Conservative forces grew concerned by the declining birth rate and interpreted this development as evidence of a threat to the German national community. Thus, whilst women may have technically had more freedoms and independence available to them than ever before, it seems that, for some Germans at least, traditional attitudes prevailed. Discussions about woman’s role was not restricted to conservative circles, as Katherine E. Calvert’s recent study of left-wing writing in this period highlights. Making motherhood an appealing option for German women was therefore a task that transcended political divide. Not only did Weimar politicians make a constitutional commitment to protecting and providing for mothers and their families (Article 119), but they also enacted legislative changes that provided maternity benefits and Germany became the first country to ratify the Washington Convention in 1927. Additionally, classes were provided to prepare the female population for their role as housewives and mothers, and a renewed cultural emphasis on motherhood was found when Mother’s Day was introduced in 1923. Efforts were also made to ensure that the ‘right’ women were having babies through the adoption of social eugenic policies in sexual health clinics, and Paragraph 218 threatened women and doctors who chose to terminate their pregnancy through abortion.

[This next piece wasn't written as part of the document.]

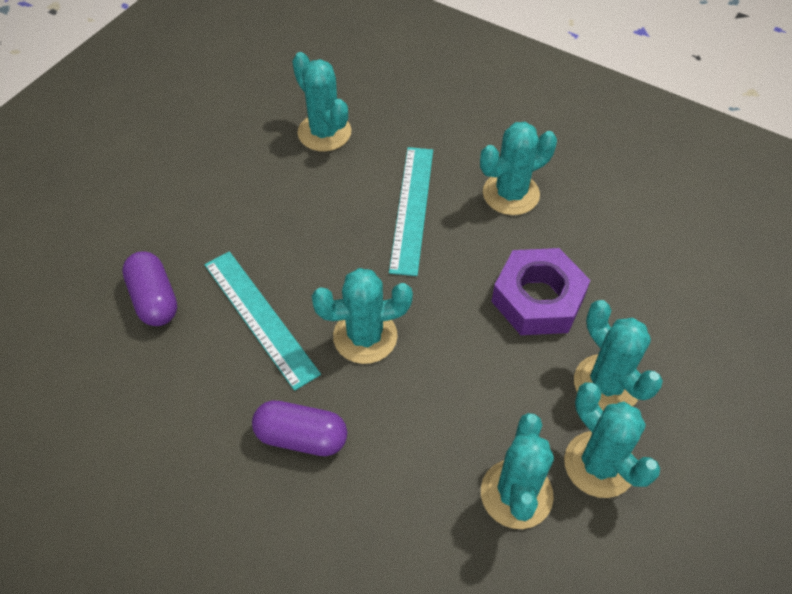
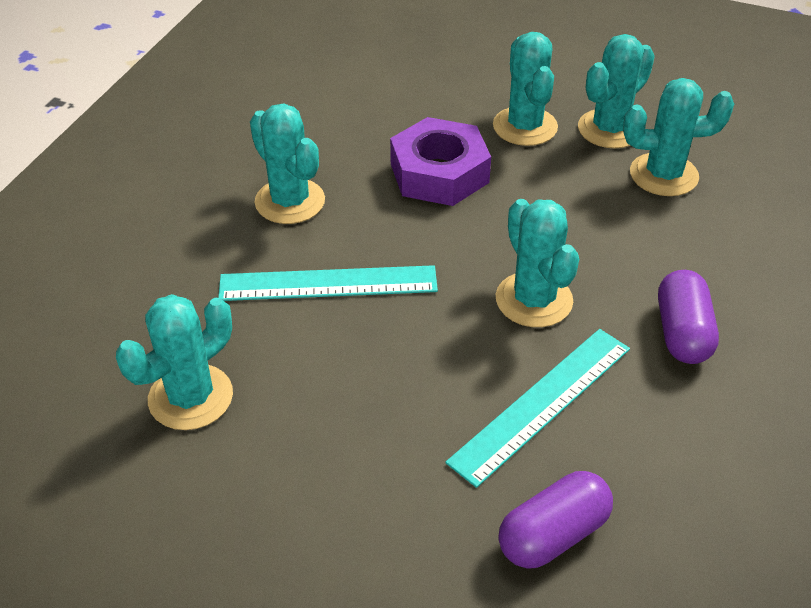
camera: 100 degrees left, 10 degrees down
turquoise cactus [574,300,663,411] -> turquoise cactus turned 60 degrees counterclockwise [493,32,558,146]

This talk considers how cinema from the Weimar period responds to these legislative changes, irrespective of how successful such measures were in encouraging women to become mothers. Such an approach requires revisiting films that have become part of the Weimar cinematic canon, for example Fritz Lang’s Metropolis (1929) and G. W. Pabst’s Diary of a Lost Girl (1929) but also encourages an examination of films that are lesser-known or considered to be lost, such as Mutter Krausens Fahrt ins Glück (Phil Jützi, 1929).

Molly Harrabin is a PhD candidate in German Studies at the University of Warwick. Her thesis focuses on representations of women across the Weimar films of Fritz Lang and G. W. Pabst, where she is particularly interested in how the directors represent the female role within the German national community. Molly also founded the Weimar Film Network in 2021 and she collaborates annually with Ian Roberts on the Weimar 100 project, which celebrates the centenaries of Weimar cinema, both well-known and hidden gems alike. Molly’s work has been published in Studies in European Cinema and she has forthcoming work examining codified queerness in Pabst’s Pandora’s Box and she is also co-editing a volume on the Netflix adaptation of All Quiet on the Western Front.

The seminar series is part of the project Imagining Justice: Law, Politics and Popular Visual Culture in Weimar Germany, funded by the Swiss National Science Foundation.